▸ Task
Please repeat every entry exactly as given, apart from dropping the images.
━━━
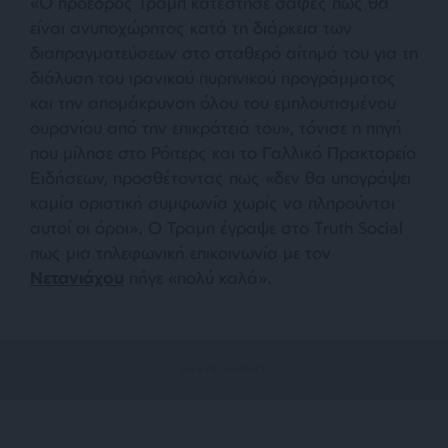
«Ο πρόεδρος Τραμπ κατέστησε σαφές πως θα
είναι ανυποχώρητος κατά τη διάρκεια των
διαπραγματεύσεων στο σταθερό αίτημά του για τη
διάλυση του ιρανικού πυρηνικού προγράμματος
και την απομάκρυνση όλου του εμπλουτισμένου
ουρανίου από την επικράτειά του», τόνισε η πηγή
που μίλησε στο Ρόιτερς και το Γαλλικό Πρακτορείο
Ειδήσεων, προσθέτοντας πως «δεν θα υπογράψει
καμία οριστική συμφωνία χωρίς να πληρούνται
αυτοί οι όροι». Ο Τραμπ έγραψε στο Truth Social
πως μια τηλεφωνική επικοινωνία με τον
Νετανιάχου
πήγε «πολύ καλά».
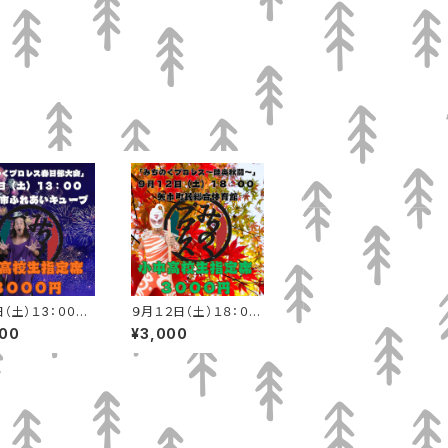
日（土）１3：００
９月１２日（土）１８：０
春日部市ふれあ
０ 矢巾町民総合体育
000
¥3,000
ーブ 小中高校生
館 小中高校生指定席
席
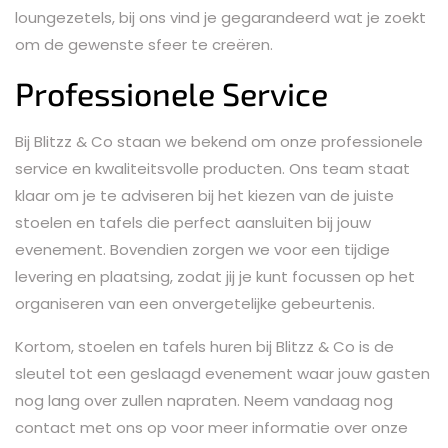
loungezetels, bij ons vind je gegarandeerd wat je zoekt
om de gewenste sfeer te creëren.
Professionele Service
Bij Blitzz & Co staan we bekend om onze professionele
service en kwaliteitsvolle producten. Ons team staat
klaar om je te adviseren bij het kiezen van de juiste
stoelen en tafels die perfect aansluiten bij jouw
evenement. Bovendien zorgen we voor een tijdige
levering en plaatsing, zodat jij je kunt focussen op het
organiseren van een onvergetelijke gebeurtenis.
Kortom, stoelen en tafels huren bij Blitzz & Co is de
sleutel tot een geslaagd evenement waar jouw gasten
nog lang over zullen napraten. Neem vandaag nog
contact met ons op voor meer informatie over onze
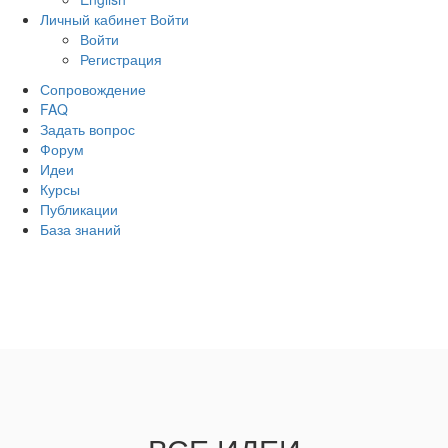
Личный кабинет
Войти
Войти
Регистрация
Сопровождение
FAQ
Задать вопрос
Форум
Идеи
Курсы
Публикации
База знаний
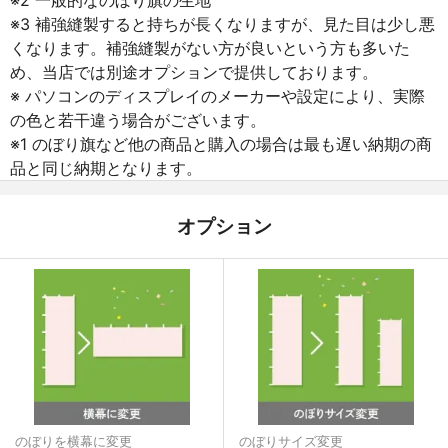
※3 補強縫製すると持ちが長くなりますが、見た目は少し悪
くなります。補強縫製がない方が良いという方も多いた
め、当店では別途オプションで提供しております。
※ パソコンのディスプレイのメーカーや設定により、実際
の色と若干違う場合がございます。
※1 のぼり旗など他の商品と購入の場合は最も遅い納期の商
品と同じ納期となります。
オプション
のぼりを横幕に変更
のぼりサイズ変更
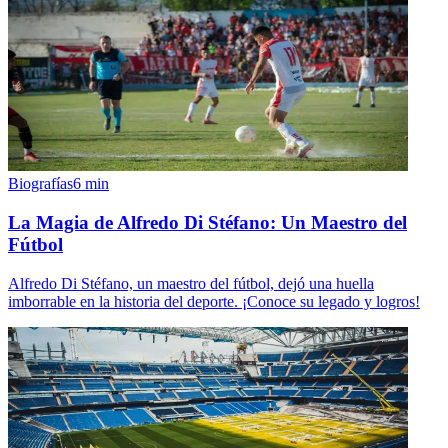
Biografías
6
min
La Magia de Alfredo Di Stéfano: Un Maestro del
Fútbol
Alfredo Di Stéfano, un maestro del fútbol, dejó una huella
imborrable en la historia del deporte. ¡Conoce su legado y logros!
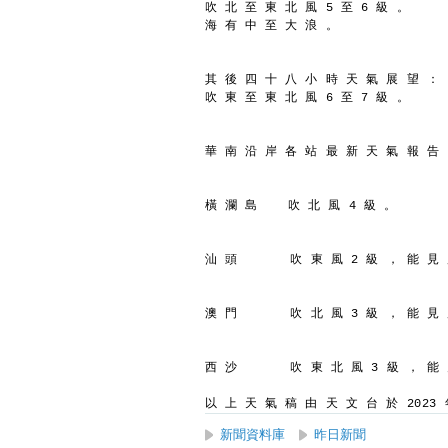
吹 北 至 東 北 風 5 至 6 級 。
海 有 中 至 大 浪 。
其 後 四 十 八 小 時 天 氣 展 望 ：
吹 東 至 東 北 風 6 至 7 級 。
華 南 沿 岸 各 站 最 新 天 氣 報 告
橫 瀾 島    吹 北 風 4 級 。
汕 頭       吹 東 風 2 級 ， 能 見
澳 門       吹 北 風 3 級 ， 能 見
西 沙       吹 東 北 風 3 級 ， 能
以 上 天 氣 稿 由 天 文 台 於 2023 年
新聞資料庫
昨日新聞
━━━
▸ Result of the task
«Ο πρόεδρος Τραμπ κατέστησε σαφές πως θα
είναι ανυποχώρητος κατά τη διάρκεια των
διαπραγματεύσεων στο σταθερό αίτημά του για τη
διάλυση του ιρανικού πυρηνικού προγράμματος
και την απομάκρυνση όλου του εμπλουτισμένου
ουρανίου από την επικράτειά του», τόνισε η πηγή
που μίλησε στο Ρόιτερς και το Γαλλικό Πρακτορείο
Ειδήσεων, προσθέτοντας πως «δεν θα υπογράψει
καμία οριστική συμφωνία χωρίς να πληρούνται
αυτοί οι όροι». Ο Τραμπ έγραψε στο Truth Social
πως μια τηλεφωνική επικοινωνία με τον
Νετανιάχου
πήγε «πολύ καλά».
日（土）１3：００
９月１２日（土）１８：０
春日部市ふれあ
０ 矢巾町民総合体育
000
¥3,000
ーブ 小中高校生
館 小中高校生指定席
席
loungezetels, bij ons vind je gegarandeerd wat je zoekt
om de gewenste sfeer te creëren.
Professionele Service
Bij Blitzz & Co staan we bekend om onze professionele
service en kwaliteitsvolle producten. Ons team staat
klaar om je te adviseren bij het kiezen van de juiste
stoelen en tafels die perfect aansluiten bij jouw
evenement. Bovendien zorgen we voor een tijdige
levering en plaatsing, zodat jij je kunt focussen op het
organiseren van een onvergetelijke gebeurtenis.
Kortom, stoelen en tafels huren bij Blitzz & Co is de
sleutel tot een geslaagd evenement waar jouw gasten
nog lang over zullen napraten. Neem vandaag nog
contact met ons op voor meer informatie over onze
Личный кабинет
Войти
Войти
Регистрация
Сопровождение
FAQ
Задать вопрос
Форум
Идеи
Курсы
Публикации
База знаний
※3 補強縫製すると持ちが長くなりますが、見た目は少し悪
くなります。補強縫製がない方が良いという方も多いた
め、当店では別途オプションで提供しております。
※ パソコンのディスプレイのメーカーや設定により、実際
の色と若干違う場合がございます。
※1 のぼり旗など他の商品と購入の場合は最も遅い納期の商
品と同じ納期となります。
オプション
のぼりを横幕に変更
のぼりサイズ変更
Biografías
6
min
La Magia de Alfredo Di Stéfano: Un Maestro del
Fútbol
Alfredo Di Stéfano, un maestro del fútbol, dejó una huella
imborrable en la historia del deporte. ¡Conoce su legado y logros!
吹 北 至 東 北 風 5 至 6 級 。
海 有 中 至 大 浪 。
其 後 四 十 八 小 時 天 氣 展 望 ：
吹 東 至 東 北 風 6 至 7 級 。
華 南 沿 岸 各 站 最 新 天 氣 報 告
橫 瀾 島    吹 北 風 4 級 。
汕 頭       吹 東 風 2 級 ， 能 見
澳 門       吹 北 風 3 級 ， 能 見
西 沙       吹 東 北 風 3 級 ， 能
以 上 天 氣 稿 由 天 文 台 於 2023 年
新聞資料庫
昨日新聞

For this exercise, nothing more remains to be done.